8.1.1. Basic Example

Consider the following linear MPC problem with lower and upper bounds on state and inputs, and a terminal cost term:

\begin{align*} \text{minimize} \quad & x_N^\top P x_N + \sum_{i=0}^{N-1} x_i^\top Q x_i + u_i^\top R u_i \\ \text{subject to} \quad & x_0 = {\color{red} x} \\ & x_{i+1} = A x_i + B u_i \\ & \underline{x} \leq x_i \leq \bar{x} \\ & \underline{u} \leq u_i \leq \bar{u} \end{align*}

This problem is parametric in the initial state \(\color{red} x\) and the first input \(u_0\) is typically applied to the system after a solution has been obtained. The following code generates a function that takes \(-Ax\) as a calling argument and returns \(u_0\), which can then be applied to the system.

Here is the Matlab code:

%% FORCES multistage form
% assume variable ordering zi = [ui, xi+1] for i=1...N-1

stages = MultistageProblem(N); % get stages struct of length N

for i = 1:N

        % dimension
        stages(i).dims.n = nx+nu; % number of stage variables
        stages(i).dims.r = nx;    % number of equality constraints
        stages(i).dims.l = nx+nu; % number of lower bounds
        stages(i).dims.u = nx+nu; % number of upper bounds

        % cost
        if( i == N )
                stages(i).cost.H = blkdiag(R,P); % terminal cost (Hessian)
        else
                stages(i).cost.H = blkdiag(R,Q);
        end
        stages(i).cost.f = zeros(nx+nu,1); % linear cost terms

        % lower bounds
        stages(i).ineq.b.lbidx = 1:(nu+nx); % lower bound acts on these indices
        stages(i).ineq.b.lb = [umin; xmin]; % lower bound for this stage variable

        % upper bounds
        stages(i).ineq.b.ubidx = 1:(nu+nx); % upper bound acts on these indices
        stages(i).ineq.b.ub = [umax; xmax]; % upper bound for this stage variable

        % equality constraints
        if( i < N )
                 stages(i).eq.C = [zeros(nx,nu), A];
        end
        if( i>1 )
                 stages(i).eq.c = zeros(nx,1);
        end
        stages(i).eq.D = [B, -eye(nx)];
end

% RHS of first eq. constr. is a parameter: stages(1).eq.c = -A*x0
params(1) = newParam('minusA_times_x0',1,'eq.c');

You can download the Matlab code of this example to try it out for yourself by clicking here.

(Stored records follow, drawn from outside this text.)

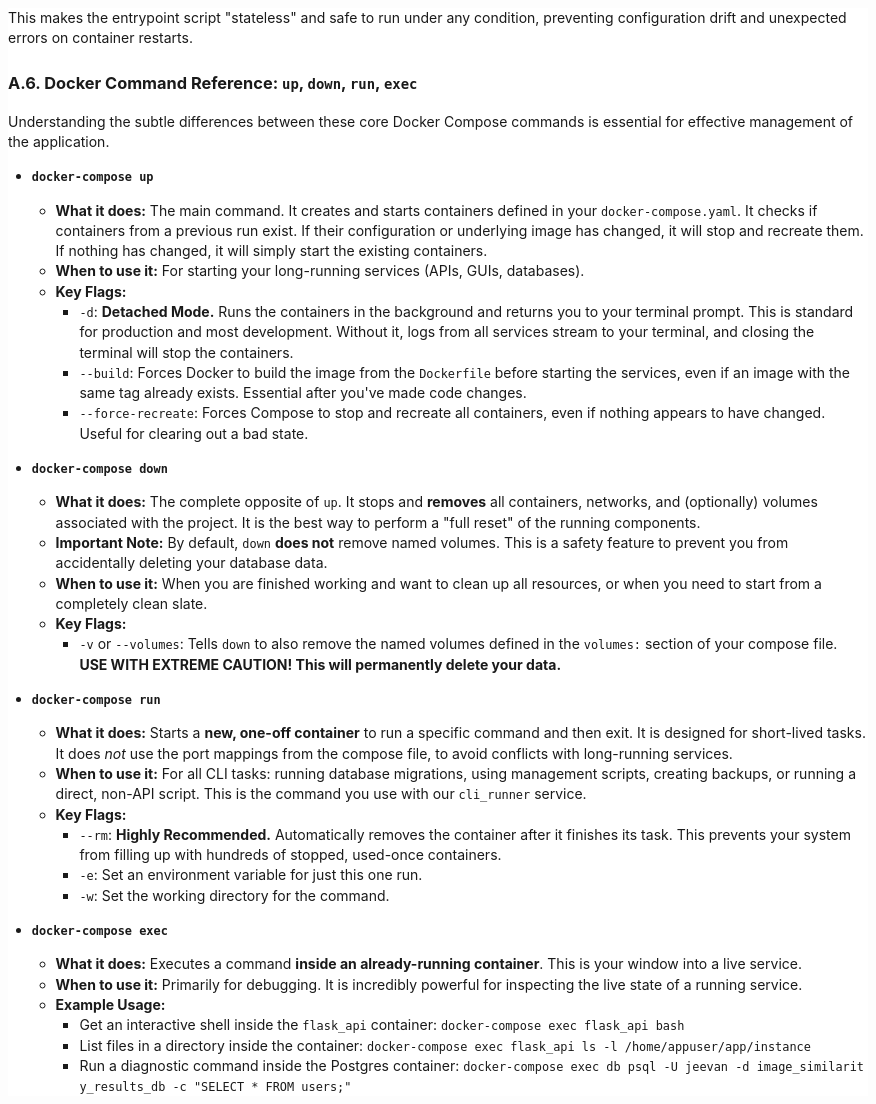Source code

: This makes the entrypoint script "stateless" and safe to run under any condition, preventing configuration drift and unexpected errors on container restarts.

### A.6. Docker Command Reference: `up`, `down`, `run`, `exec`

Understanding the subtle differences between these core Docker Compose commands is essential for effective management of the application.

*   **`docker-compose up`**
    *   **What it does:** The main command. It creates and starts containers defined in your `docker-compose.yaml`. It checks if containers from a previous run exist. If their configuration or underlying image has changed, it will stop and recreate them. If nothing has changed, it will simply start the existing containers.
    *   **When to use it:** For starting your long-running services (APIs, GUIs, databases).
    *   **Key Flags:**
        *   `-d`: **Detached Mode.** Runs the containers in the background and returns you to your terminal prompt. This is standard for production and most development. Without it, logs from all services stream to your terminal, and closing the terminal will stop the containers.
        *   `--build`: Forces Docker to build the image from the `Dockerfile` before starting the services, even if an image with the same tag already exists. Essential after you've made code changes.
        *   `--force-recreate`: Forces Compose to stop and recreate all containers, even if nothing appears to have changed. Useful for clearing out a bad state.

*   **`docker-compose down`**
    *   **What it does:** The complete opposite of `up`. It stops and **removes** all containers, networks, and (optionally) volumes associated with the project. It is the best way to perform a "full reset" of the running components.
    *   **Important Note:** By default, `down` **does not** remove named volumes. This is a safety feature to prevent you from accidentally deleting your database data.
    *   **When to use it:** When you are finished working and want to clean up all resources, or when you need to start from a completely clean slate.
    *   **Key Flags:**
        *   `-v` or `--volumes`: Tells `down` to also remove the named volumes defined in the `volumes:` section of your compose file. **USE WITH EXTREME CAUTION! This will permanently delete your data.**

*   **`docker-compose run`**
    *   **What it does:** Starts a **new, one-off container** to run a specific command and then exit. It is designed for short-lived tasks. It does *not* use the port mappings from the compose file, to avoid conflicts with long-running services.
    *   **When to use it:** For all CLI tasks: running database migrations, using management scripts, creating backups, or running a direct, non-API script. This is the command you use with our `cli_runner` service.
    *   **Key Flags:**
        *   `--rm`: **Highly Recommended.** Automatically removes the container after it finishes its task. This prevents your system from filling up with hundreds of stopped, used-once containers.
        *   `-e`: Set an environment variable for just this one run.
        *   `-w`: Set the working directory for the command.

*   **`docker-compose exec`**
    *   **What it does:** Executes a command **inside an already-running container**. This is your window into a live service.
    *   **When to use it:** Primarily for debugging. It is incredibly powerful for inspecting the live state of a running service.
    *   **Example Usage:**
        *   Get an interactive shell inside the `flask_api` container: `docker-compose exec flask_api bash`
        *   List files in a directory inside the container: `docker-compose exec flask_api ls -l /home/appuser/app/instance`
        *   Run a diagnostic command inside the Postgres container: `docker-compose exec db psql -U jeevan -d image_similarity_results_db -c "SELECT * FROM users;"`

And here’s the Python code:

# FORCES multistage form
# assume variable ordering zi = [ui, xi+1] for i=1...N-1

stages = MultistageProblem(N) # get stages struct of length N

for i in range(N):

         # dimension
        stages.dims[ i ]['n'] = nx+nu # number of stage variables
        stages.dims[ i ]['r'] = nx    # number of equality constraints
        stages.dims[ i ]['l'] = nx+nu # number of lower bounds
        stages.dims[ i ]['u'] = nx+nu # number of upper bounds

        # cost
        if ( i == N-1 ):
                stages.cost[ i ]['H'] = np.vstack((np.hstack((R,np.zeros((nu,nx)))),np.hstack((np.zeros((nx,nu)),P))))
        else:
                stages.cost[ i ]['H'] = np.vstack((np.hstack((R,np.zeros((nu,nx)))),np.hstack((np.zeros((nx,nu)),Q))))
        stages.cost[ i ]['f'] = np.zeros((nx+nu,1)) # linear cost terms

        # lower bounds
        stages.ineq[ i ]['b']['lbidx'] = range(1,nu+nx+1) # lower bound acts on these indices
        stages.ineq[ i ]['b']['lb'] = np.concatenate((umin,xmin),0) # lower bound for this stage variable

        # upper bounds
        stages.ineq[ i ]['b']['ubidx'] = range(1,nu+nx+1)  # upper bound acts on these indices
        stages.ineq[ i ]['b']['ub'] = np.concatenate((umax,xmax),0) # upper bound for this stage variable

        # equality constraints
        if ( i < N-1 ):
                 stages.eq[i]['C'] = np.hstack((np.zeros((nx,nu)),A))
        if ( i>0 ):
                 stages.eq[i]['c'] = np.zeros((nx,1))
        stages.eq[i]['D'] = np.hstack((B,-np.eye(nx)))


# RHS of first eq. constr. is a parameter: stages(1).eq.c = -A*x0
stages.newParam('minusA_times_x0', [1], 'eq.c')
# define output of the solver
stages.newOutput('u0', 1, range(1,nu+1))

You can download the Python code of this example to try it out for yourself by clicking here.